Researchers at the University of Arizona have been tracking the swipes of freshmen students’ ID cards to predict which of them are most likely to drop out.
Over the last three years, a professor of management information systems named Sudha Ram has been analyzing data gathered from the cards about how often students enter residence halls, libraries, and student recreation centers—as well as how frequently they make purchases.
"It’s kind of like a sensor that’s embedded in them, which can be used for tracking them," Ram explains in a University of Arizona press release. "It’s really not designed to track their social interactions, but you can, because you have a timestamp and location information."
The idea is that info about student habits on campus can tell researchers a lot about social behavior. Ram uses the data to create networks that map out which students interacted with each other, and how often those interactions took place. She says, "There are several quantitative measures you can extract from these networks, like the size of their social circle, and we can analyze changes in these networks to see if their social circle is shrinking or growing, and if the strength of their connections is increasing or decreasing over time."
By analyzing behavioral patterns, Ram is able identify trends like shrinking social circles to identify which students are at high risk of dropping out.
"Of all the students who drop out at the end of the first year, with our social integration measures, we're able to do a prediction at the end of the first 12 weeks of the semester with 85 to 90 percent recall," Ram says. "That means out of the 2,000 students who drop out, we're able to identify 1,800 of them."
The hope is that these students could then be paired with school advisers and receive assistance to get on track and avoid dropping out. “As early as the first day of classes, even for freshmen, these predictive analytics are creating highly accurate indicators that inform what we do to support students in our programs and practice," says Angela Baldasare, assistant provost for institutional research.
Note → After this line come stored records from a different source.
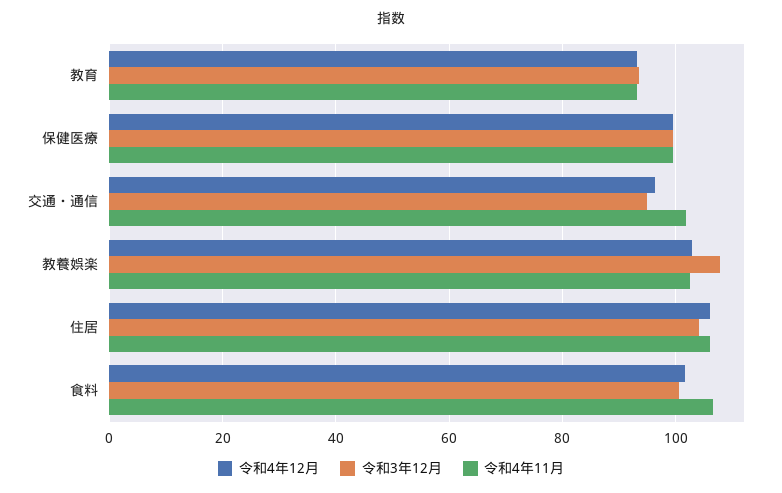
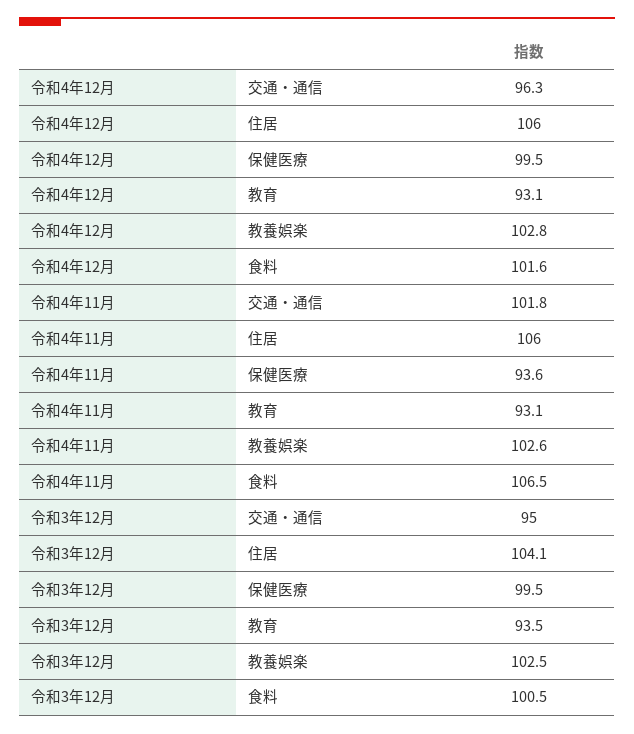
令和4年11月, 保健医療: 100 -> 93.6
令和3年12月, 教養娯楽: 108 -> 102.5

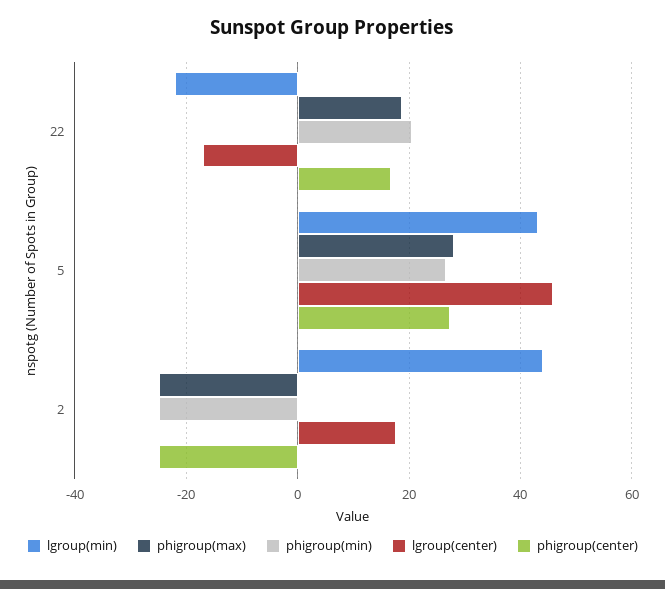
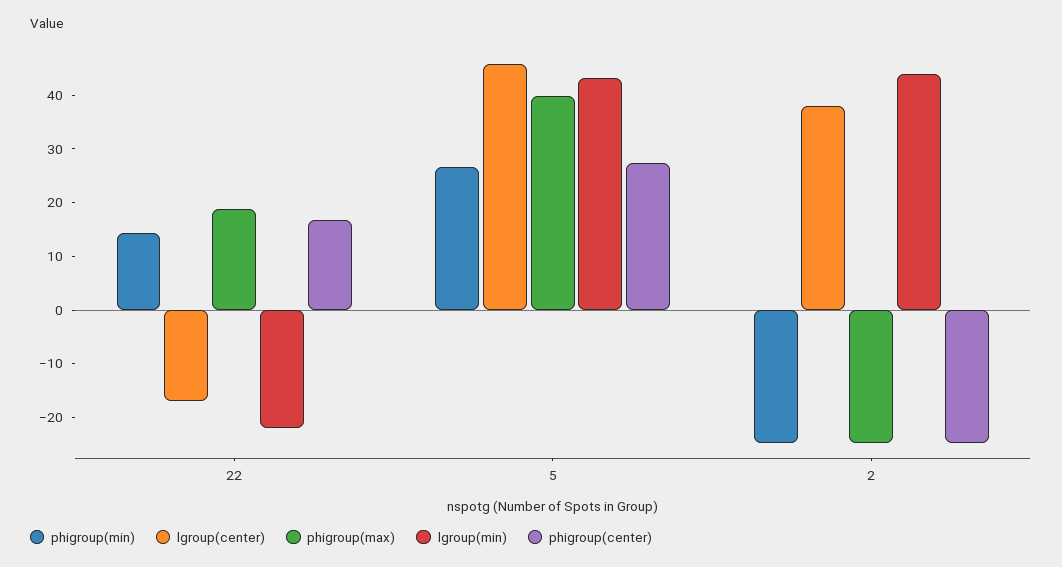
phigroup(min), 22: 20 -> 14
phigroup(max), 5: 28 -> 40
lgroup(center), 2: 18 -> 38

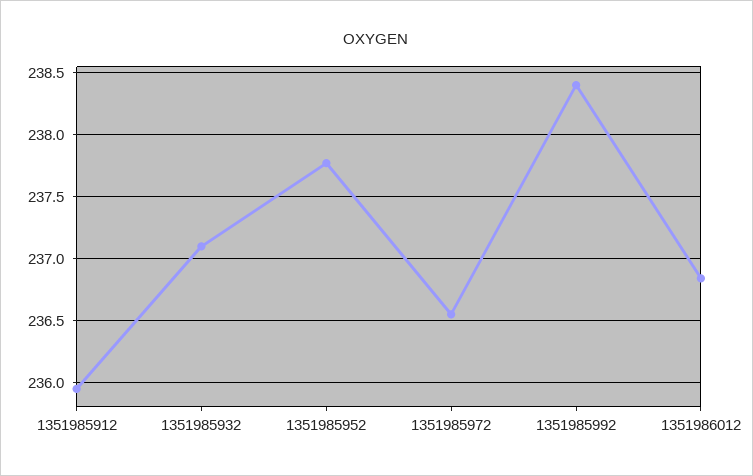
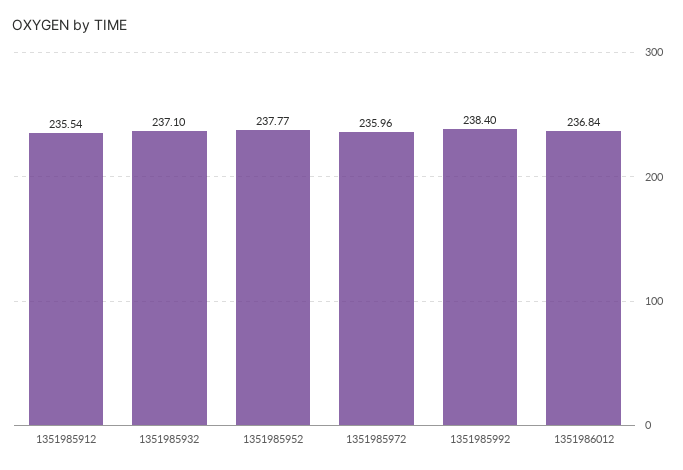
1351985912: 235.95 -> 235.54
1351985972: 236.55 -> 235.96

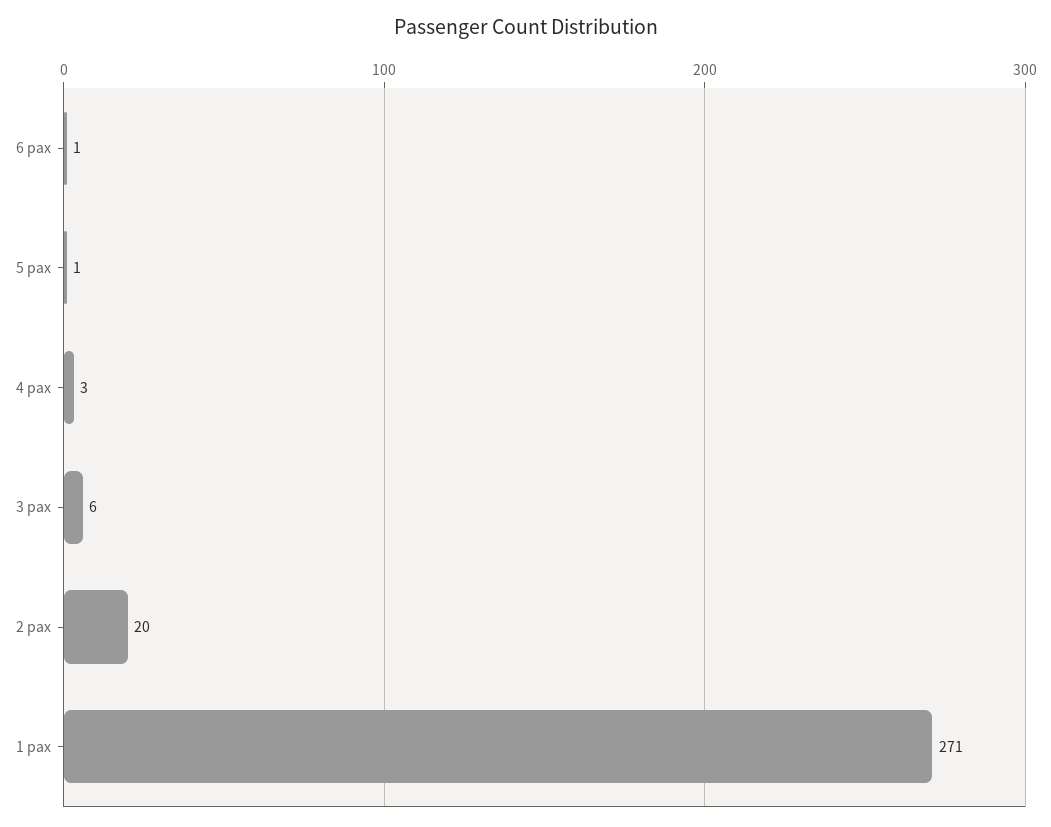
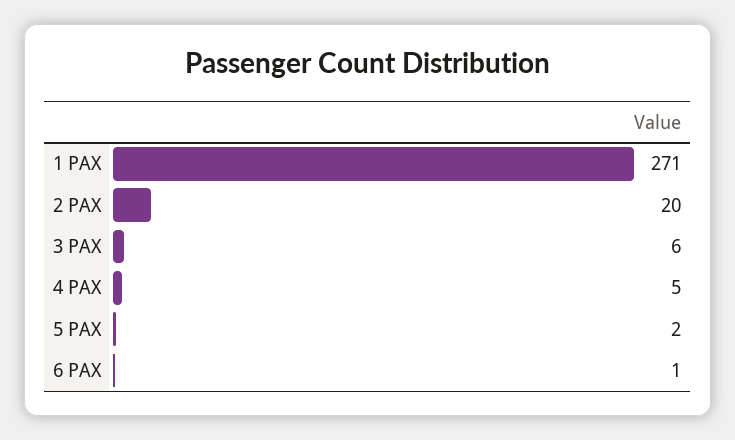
5 pax: 1 -> 2
4 pax: 3 -> 5

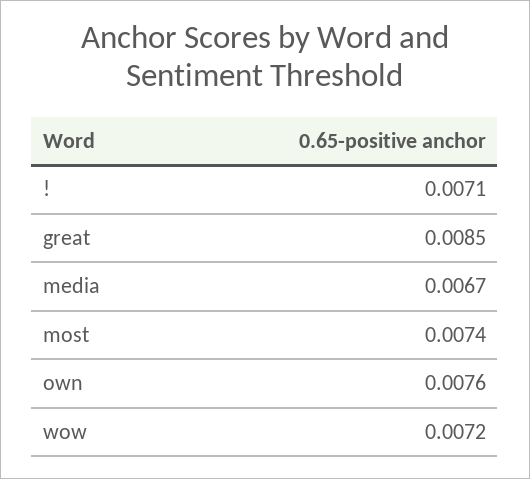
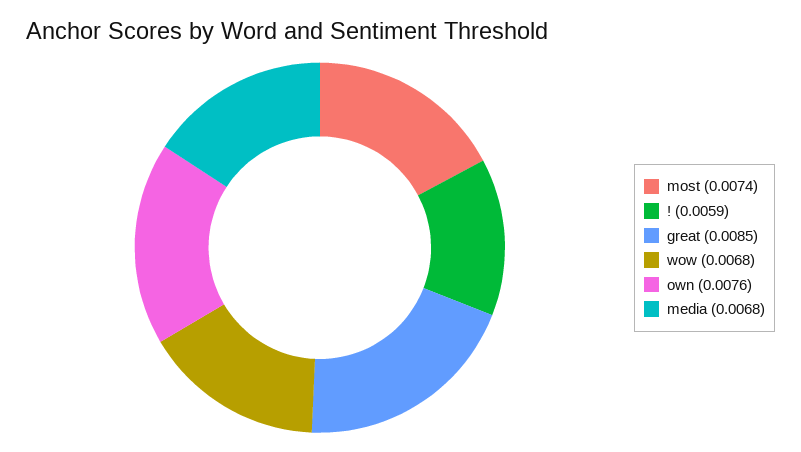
!: 0.0071 -> 0.0059
media: 0.0067 -> 0.0068
wow: 0.0072 -> 0.0068

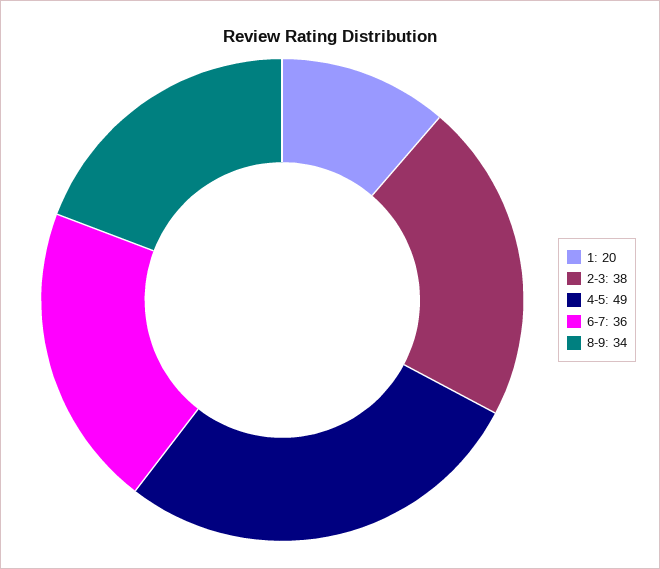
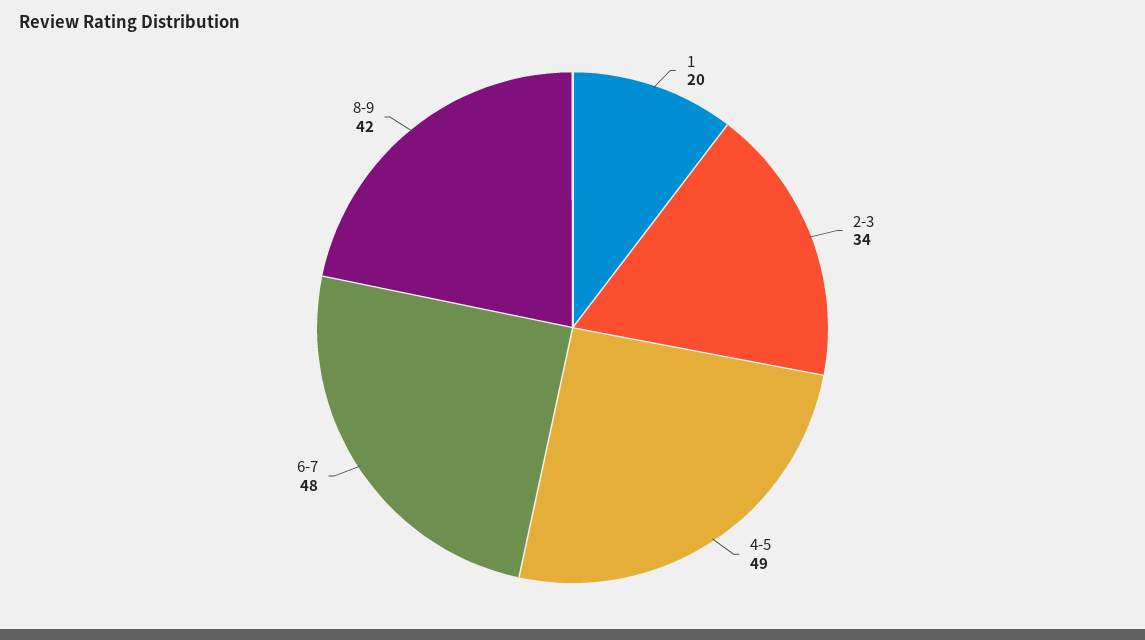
2-3: 38 -> 34
6-7: 36 -> 48
8-9: 34 -> 42

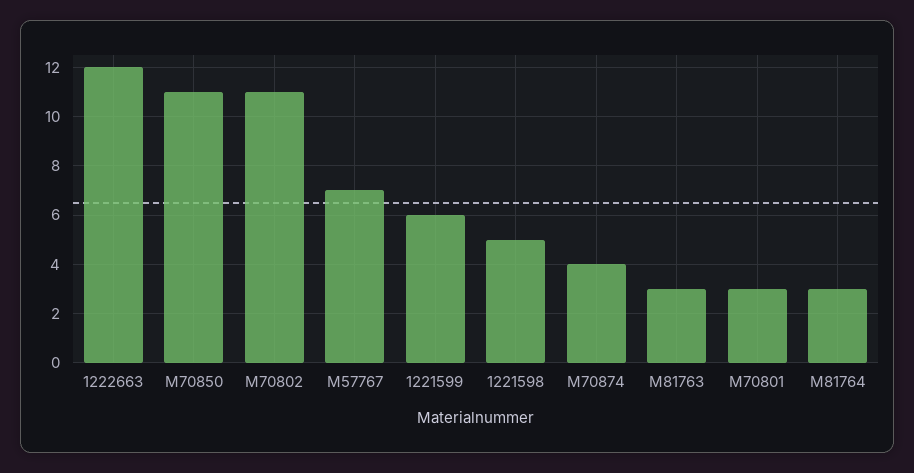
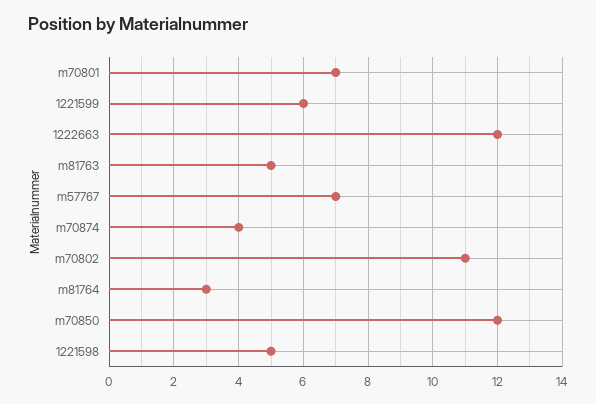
M70850: 11 -> 12
M81763: 3 -> 5
M70801: 3 -> 7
Of course, the method of tracking student information has raised concerns about privacy. To help alleviate these concerns, the data has been anonymized, so Ram can't personally identify individual students by name. She explains, "Almost every prediction we make is personalized, without knowing who the individual is."
So far, the information has been used for research purposes, but Ram says she hopes her techniques will one day be used by universities to supplement the predictions that they're already making based on demographics and other data.
"Student retention is something that's been studied for the last 30 or 40 years, but we never had the ability to track people's behavior and movement and extract their social integration patterns," she says. "We have also made great strides in developing machine learning and large-scale network analysis methods that help in analyzing such spatio-temporal data."